• **Problem statement**: Please return the lines from the one with "Ёмкости подземные" through the end of the listing below, word for word, with every picture left out.
*** Opening The records ***
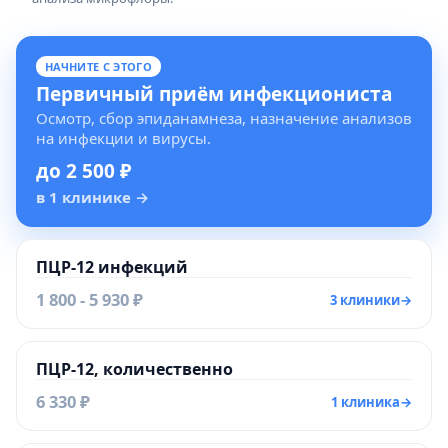
НАЧНИТЕ С ЭТОГО
Первичный приём инфекциониста
Осмотр, сбор эпиданамнеза, назначение анализов
на инфекции и вирусы.
до 2 500 ₽
в 1 клинике
→
ПЦР-12 инфекций
1 800 - 5 930 ₽
3 клиники
→
ПЦР-12, количественно
6 330 ₽
1 клиника
→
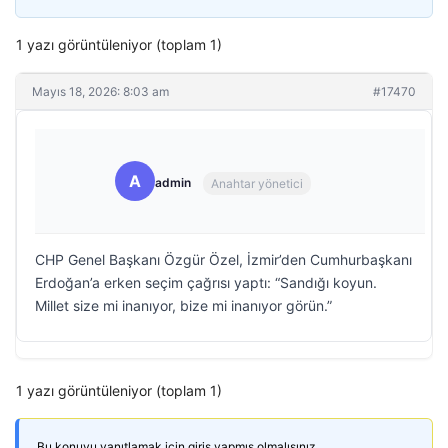
1 yazı görüntüleniyor (toplam 1)
Mayıs 18, 2026: 8:03 am
#17470
A
admin
Anahtar yönetici
CHP Genel Başkanı Özgür Özel, İzmir’den Cumhurbaşkanı
Erdoğan’a erken seçim çağrısı yaptı: “Sandığı koyun.
Millet size mi inanıyor, bize mi inanıyor görün.”
1 yazı görüntüleniyor (toplam 1)
Bu konuyu yanıtlamak için giriş yapmış olmalısınız.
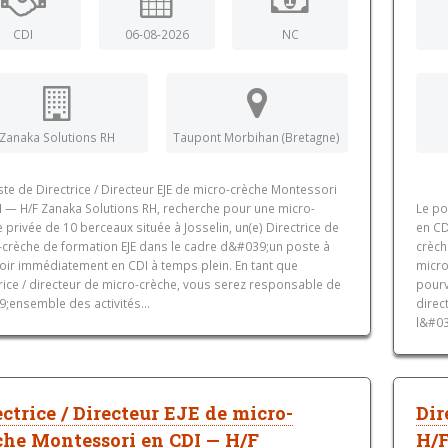
CDI
06-08-2026
NC
Zanaka Solutions RH
Taupont Morbihan (Bretagne)
te de Directrice / Directeur EJE de micro-crèche Montessori
I — H/F Zanaka Solutions RH, recherche pour une micro-
Le po
 privée de 10 berceaux située à Josselin, un(e) Directrice de
en CD
-crèche de formation EJE dans le cadre d&#039;un poste à
crèch
oir immédiatement en CDI à temps plein. En tant que
micro
rice / directeur de micro-crèche, vous serez responsable de
pourv
;ensemble des activités...
direc
l&#03
ectrice / Directeur EJE de micro-
Dir
che Montessori en CDI — H/F
H/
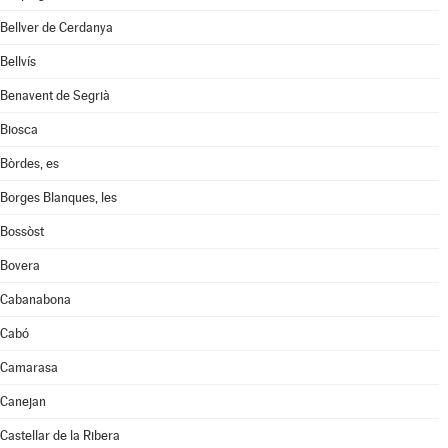
Bellver de Cerdanya
Bellvís
Benavent de Segrià
Biosca
Bòrdes, es
Borges Blanques, les
Bossòst
Bovera
Cabanabona
Cabó
Camarasa
Canejan
Castellar de la Ribera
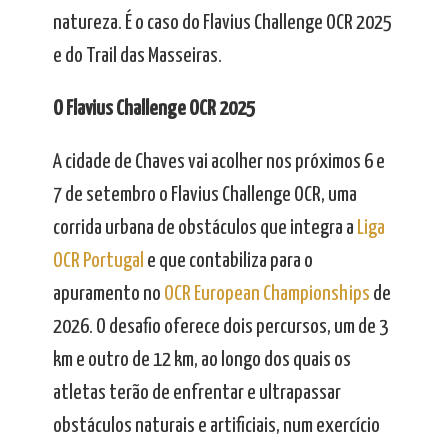
natureza. É o caso do Flavius Challenge OCR 2025
e do Trail das Masseiras.
O Flavius Challenge OCR 2025
A cidade de Chaves vai acolher nos próximos 6 e
7 de setembro o Flavius Challenge OCR, uma
corrida urbana de obstáculos que integra a
Liga
OCR Portugal
e que contabiliza para o
apuramento no
OCR European Championships
de
2026. O desafio oferece dois percursos, um de 3
km e outro de 12 km, ao longo dos quais os
atletas terão de enfrentar e ultrapassar
obstáculos naturais e artificiais, num exercício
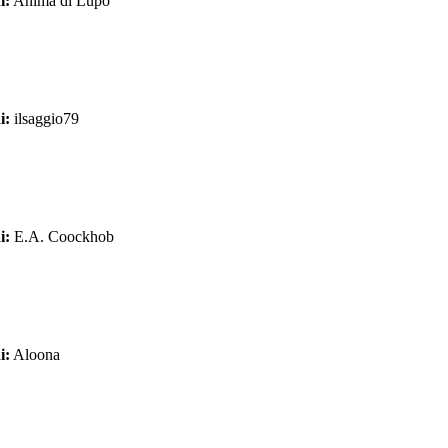
i:
Anima di Lupo
i:
ilsaggio79
i:
E.A. Coockhob
i:
Aloona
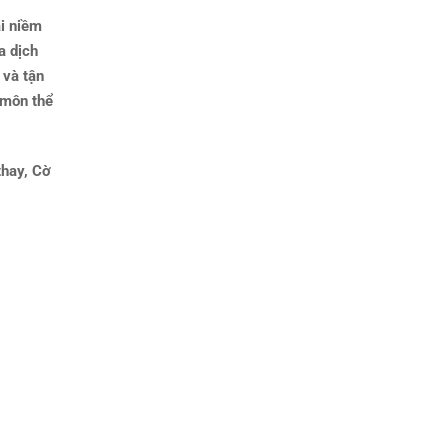
i niềm
a dịch
 và tận
 môn thể
thay, Cờ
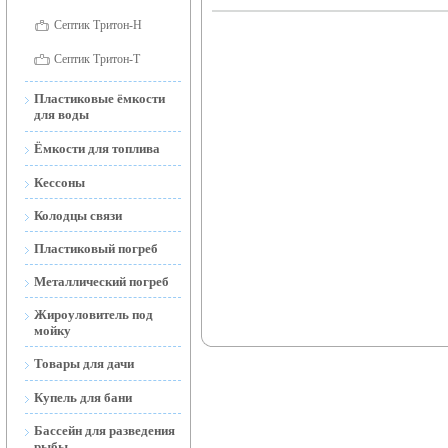
Септик Тритон-Н
Септик Тритон-Т
Пластиковые ёмкости
для воды
Ёмкости для воды
Ёмкости для топлива
наземные
Ёмкости для топлива
Кессоны
Ёмкости для воды
наземные и подземные
открытые
Колодцы связи
Мобильные АЗС
Ёмкости подземные
Пластиковый погреб
(Тритон-Н)
Металлический погреб
Жироуловитель под
мойку
Товары для дачи
Торфяной Биотуалет
Купель для бани
Дренажные и фекальные
Бассейн для разведения
насосы
рыбы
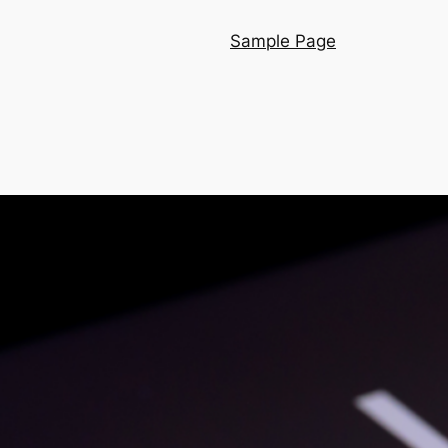
Sample Page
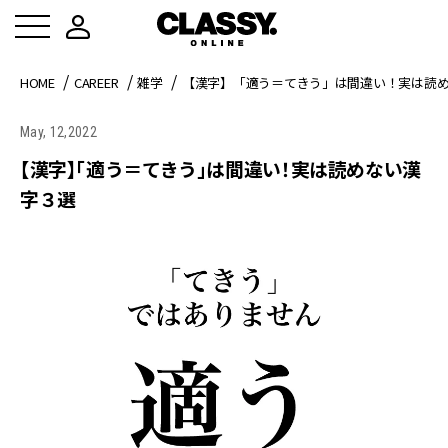
HOME
CAREER
雑学
【漢字】「適う＝てきう」は間違い！実は読
May, 12,2022
【漢字】「適う＝てきう」は間違い！実は読めない漢
字３選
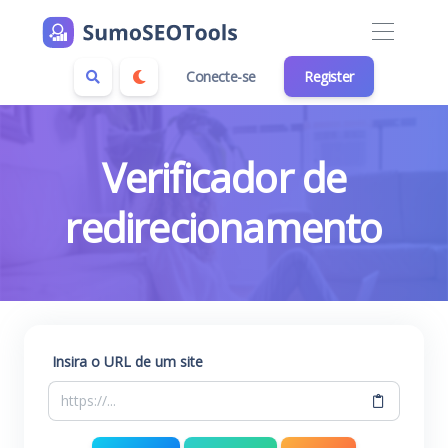
Conecte-se
Register
Verificador de
redirecionamento
Insira o URL de um site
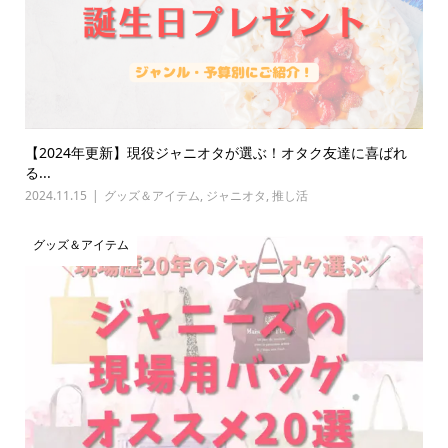
【2024年更新】現役ジャニオタが選ぶ！オタク友達に喜ばれ
る...
2024.11.15
グッズ＆アイテム
,
ジャニオタ
,
推し活
グッズ＆アイテム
*** Closing The records ***
• **Output for this exercise**:
Ёмкости подземные
Пластиковый погреб
(Тритон-Н)
Металлический погреб
Жироуловитель под
мойку
Товары для дачи
Торфяной Биотуалет
Купель для бани
Дренажные и фекальные
Бассейн для разведения
насосы
рыбы
Sample Page
HOME
CAREER
雑学
【漢字】「適う＝てきう」は間違い！実は読
May, 12,2022
【漢字】「適う＝てきう」は間違い！実は読めない漢
字３選
Conecte-se
Register
Verificador de
redirecionamento
Insira o URL de um site
【2024年更新】現役ジャニオタが選ぶ！オタク友達に喜ばれ
る...
2024.11.15
グッズ＆アイテム
,
ジャニオタ
,
推し活
グッズ＆アイテム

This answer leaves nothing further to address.